Collected data entries:

-- Opening Marker --

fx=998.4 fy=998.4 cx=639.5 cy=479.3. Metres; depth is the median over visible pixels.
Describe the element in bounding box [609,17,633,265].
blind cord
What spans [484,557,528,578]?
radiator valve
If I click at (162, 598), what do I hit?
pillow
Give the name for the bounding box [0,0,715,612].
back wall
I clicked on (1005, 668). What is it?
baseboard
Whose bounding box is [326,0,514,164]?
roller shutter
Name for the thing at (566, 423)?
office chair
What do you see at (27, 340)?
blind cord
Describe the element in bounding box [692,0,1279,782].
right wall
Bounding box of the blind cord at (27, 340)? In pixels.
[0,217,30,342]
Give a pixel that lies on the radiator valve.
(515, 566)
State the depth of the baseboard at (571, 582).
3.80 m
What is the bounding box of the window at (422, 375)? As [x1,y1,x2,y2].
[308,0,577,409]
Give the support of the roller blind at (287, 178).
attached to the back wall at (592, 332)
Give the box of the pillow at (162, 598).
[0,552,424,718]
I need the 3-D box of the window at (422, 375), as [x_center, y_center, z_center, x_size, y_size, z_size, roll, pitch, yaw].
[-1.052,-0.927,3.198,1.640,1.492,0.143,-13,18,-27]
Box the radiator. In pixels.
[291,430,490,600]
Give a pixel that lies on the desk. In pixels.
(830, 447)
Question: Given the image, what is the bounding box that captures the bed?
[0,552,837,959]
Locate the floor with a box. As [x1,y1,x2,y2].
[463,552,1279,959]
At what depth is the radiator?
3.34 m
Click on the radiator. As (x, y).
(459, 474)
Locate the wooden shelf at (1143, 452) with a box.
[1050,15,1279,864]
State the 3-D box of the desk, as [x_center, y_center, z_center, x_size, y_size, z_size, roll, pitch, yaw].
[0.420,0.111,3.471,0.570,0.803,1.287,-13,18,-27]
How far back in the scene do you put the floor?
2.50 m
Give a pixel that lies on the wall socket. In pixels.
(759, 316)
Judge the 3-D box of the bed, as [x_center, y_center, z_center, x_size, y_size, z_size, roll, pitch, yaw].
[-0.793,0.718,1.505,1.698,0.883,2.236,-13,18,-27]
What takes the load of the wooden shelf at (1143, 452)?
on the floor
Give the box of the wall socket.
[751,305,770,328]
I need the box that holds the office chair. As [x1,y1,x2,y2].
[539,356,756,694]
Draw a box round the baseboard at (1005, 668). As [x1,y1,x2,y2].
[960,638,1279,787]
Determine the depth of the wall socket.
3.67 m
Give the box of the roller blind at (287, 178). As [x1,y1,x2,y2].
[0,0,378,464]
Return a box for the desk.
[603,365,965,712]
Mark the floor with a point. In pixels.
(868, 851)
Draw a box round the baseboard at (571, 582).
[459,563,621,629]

-- Closing Marker --

The entries above are to be transcribed in full and without error.

Answer for the task:
fx=998.4 fy=998.4 cx=639.5 cy=479.3. Metres; depth is the median over visible pixels.
Describe the element in bounding box [609,17,633,265].
blind cord
What spans [484,557,528,578]?
radiator valve
If I click at (162, 598), what do I hit?
pillow
Give the name for the bounding box [0,0,715,612].
back wall
I clicked on (1005, 668). What is it?
baseboard
Whose bounding box is [326,0,514,164]?
roller shutter
Name for the thing at (566, 423)?
office chair
What do you see at (27, 340)?
blind cord
Describe the element in bounding box [692,0,1279,782].
right wall
Bounding box of the blind cord at (27, 340)? In pixels.
[0,217,30,342]
Give a pixel that lies on the radiator valve.
(515, 566)
State the depth of the baseboard at (571, 582).
3.80 m
What is the bounding box of the window at (422, 375)? As [x1,y1,x2,y2].
[308,0,577,409]
Give the support of the roller blind at (287, 178).
attached to the back wall at (592, 332)
Give the box of the pillow at (162, 598).
[0,552,424,718]
I need the 3-D box of the window at (422, 375), as [x_center, y_center, z_center, x_size, y_size, z_size, roll, pitch, yaw].
[-1.052,-0.927,3.198,1.640,1.492,0.143,-13,18,-27]
Box the radiator. In pixels.
[291,430,490,600]
Give a pixel that lies on the desk. In pixels.
(830, 447)
Question: Given the image, what is the bounding box that captures the bed?
[0,552,837,959]
Locate the floor with a box. As [x1,y1,x2,y2].
[463,552,1279,959]
At what depth is the radiator?
3.34 m
Click on the radiator. As (x, y).
(459, 474)
Locate the wooden shelf at (1143, 452) with a box.
[1050,15,1279,864]
State the 3-D box of the desk, as [x_center, y_center, z_center, x_size, y_size, z_size, roll, pitch, yaw].
[0.420,0.111,3.471,0.570,0.803,1.287,-13,18,-27]
How far back in the scene do you put the floor?
2.50 m
Give a pixel that lies on the wall socket. In pixels.
(759, 316)
Judge the 3-D box of the bed, as [x_center, y_center, z_center, x_size, y_size, z_size, roll, pitch, yaw].
[-0.793,0.718,1.505,1.698,0.883,2.236,-13,18,-27]
What takes the load of the wooden shelf at (1143, 452)?
on the floor
Give the box of the wall socket.
[751,305,770,328]
I need the box that holds the office chair. As [x1,y1,x2,y2].
[539,356,756,694]
Draw a box round the baseboard at (1005, 668). As [x1,y1,x2,y2].
[960,638,1279,787]
Determine the depth of the wall socket.
3.67 m
Give the box of the roller blind at (287, 178). As [x1,y1,x2,y2].
[0,0,378,464]
Return a box for the desk.
[603,365,965,712]
Mark the floor with a point. In pixels.
(868, 851)
Draw a box round the baseboard at (571, 582).
[459,563,621,629]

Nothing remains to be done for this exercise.